Another formulation of this which I like is that the Mahalanoubis distance measures “how many standard deviations apart” two state vectors are.

Note that since the covariance matrix has variance on the diagonal, it corrects not only for correlations but also normalizes each dimension using their standard deviation.

You can recover a distance metric from the cosine similarity of unit (i.e. normalized) vectors by taking their Euclidean distance, which can be written as basically a square root of the complement of cosine similarity. Or you can just take the complement and forget the square root, which isn't technically a distance metric but might be good enough. Or you can invert cosine similarity to get angular distance, which is a true distance metric but might be too expensive.
Both chord length and arc length can be good ones.
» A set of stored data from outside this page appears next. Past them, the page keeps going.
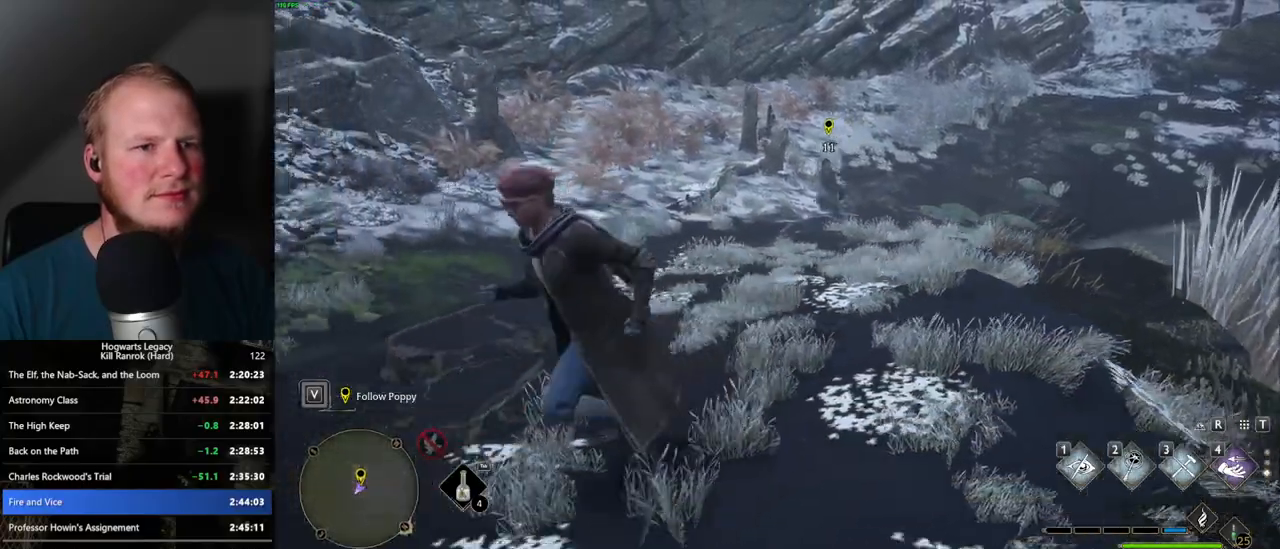
{"keys": ["s"], "mouse": [], "events": []}
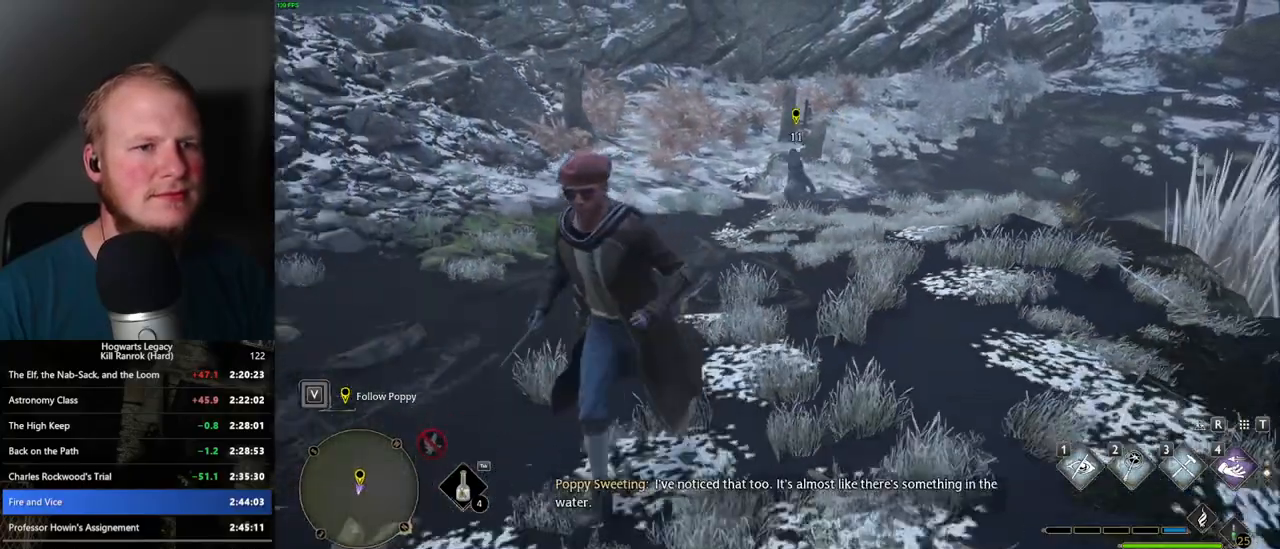
{"keys": ["a", "w"], "mouse": [], "events": [[217, "a", "down"], [317, "s", "up"], [450, "w", "down"]]}
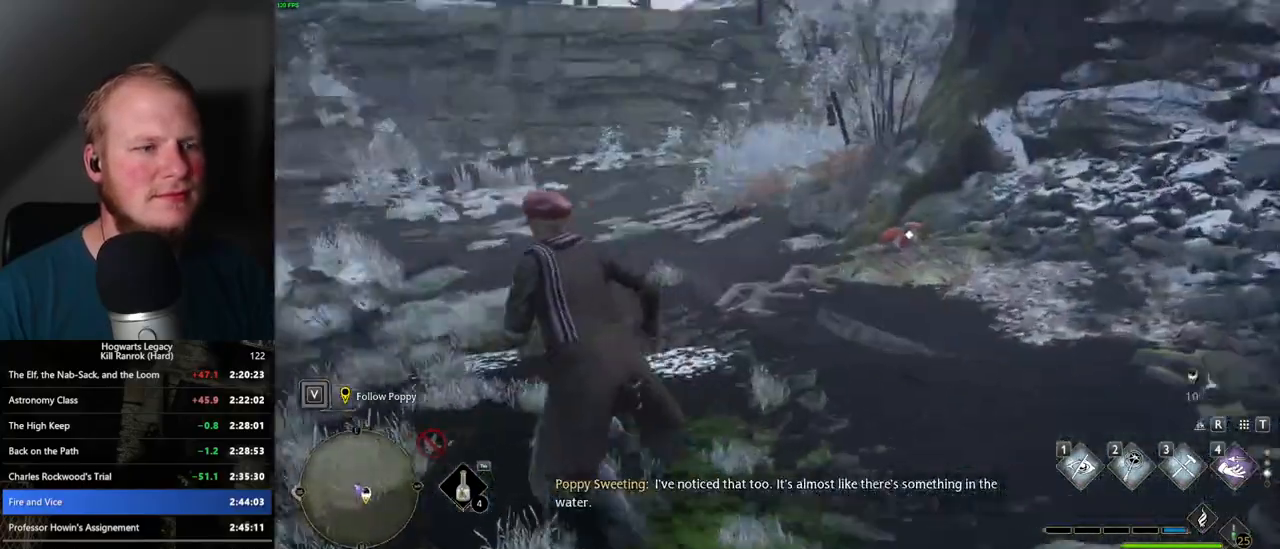
{"keys": ["w"], "mouse": [], "events": [[84, "a", "up"]]}
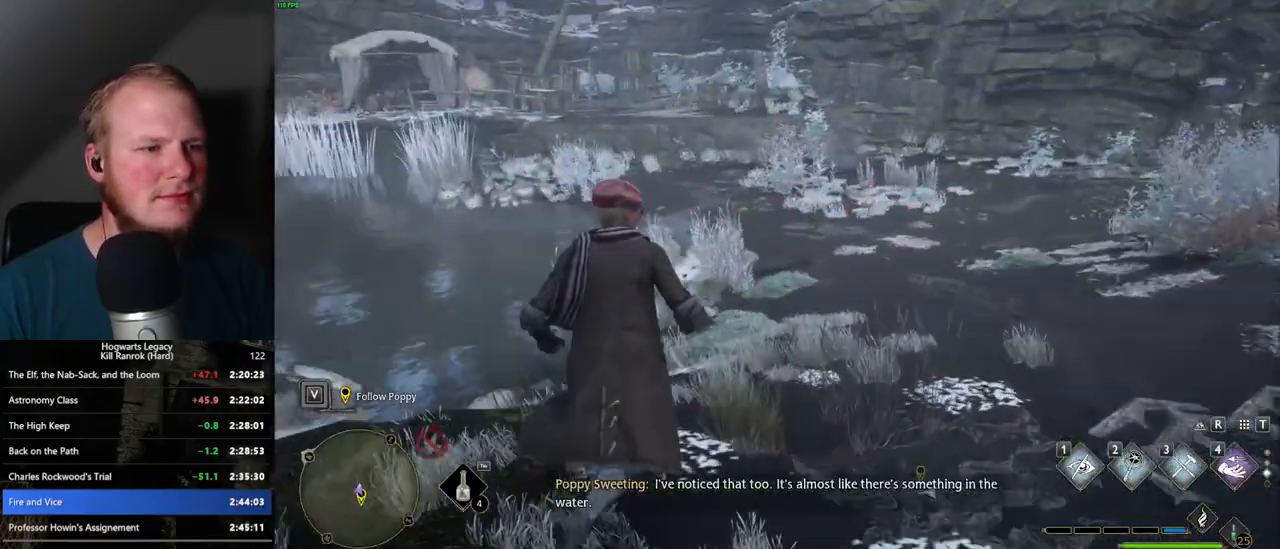
{"keys": ["w"], "mouse": [], "events": []}
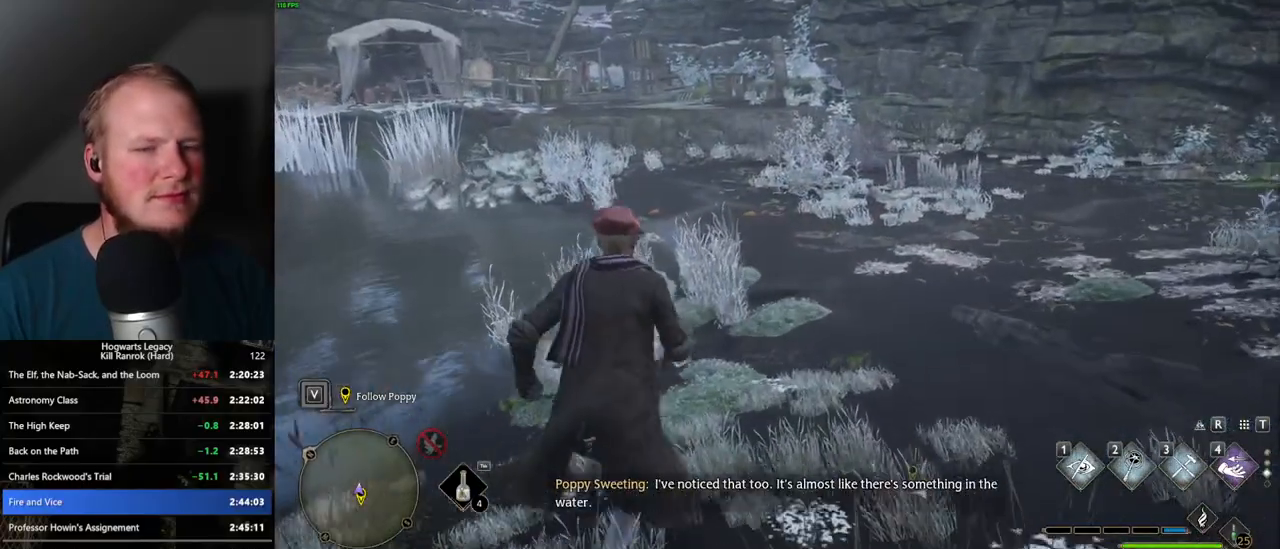
{"keys": ["w"], "mouse": [], "events": [[150, "mouse_mb5", "down"], [250, "mouse_mb5", "up"]]}
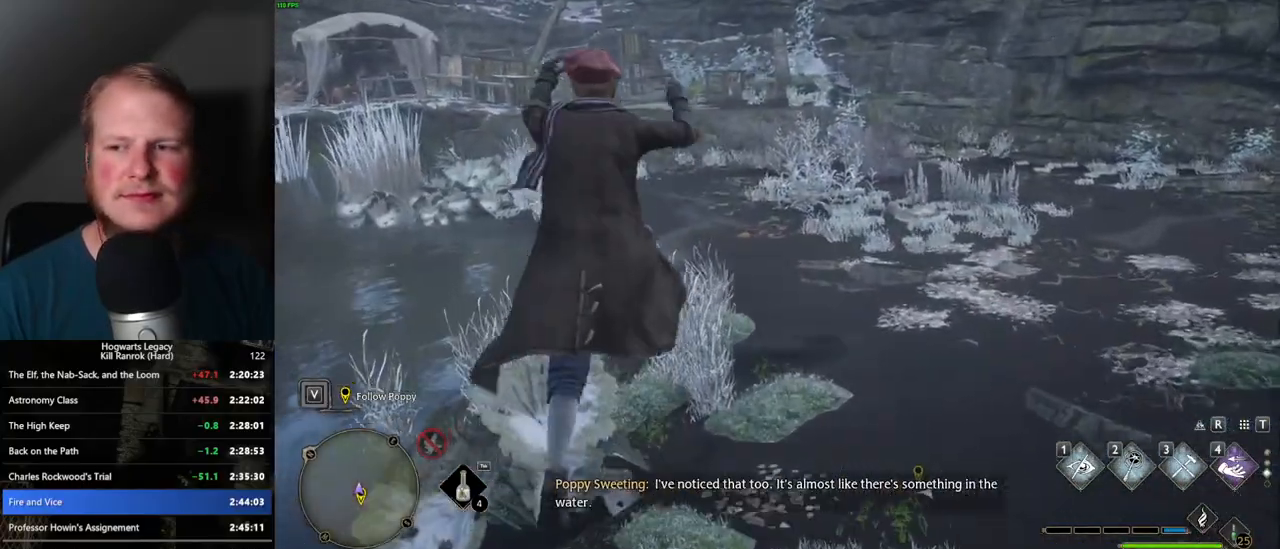
{"keys": ["w"], "mouse": [], "events": [[334, "a", "down"], [434, "a", "up"]]}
For some purposes versine (1 - cosine, sometimes called the "normal distance") and the half-tangent of arc length (i.e. the distance to one point when stereographically projected so the center of projection is the other point) are also useful types of quasi-distance. https://davidhestenes.net/geocalc/pdf/CompGeom-ch3.pdf
Isn't that normalization in high dimensions pretty much the whole point?

You don't care about differing radius at all, and the angle between the unit radial vectors directly correlates to the "great circle distance" between the points on the surface, right?

Correct but that doesn't make cosine similarity a distance metric. It just means n this particular case arc length is your distance metric and you're using trigonometry to get it.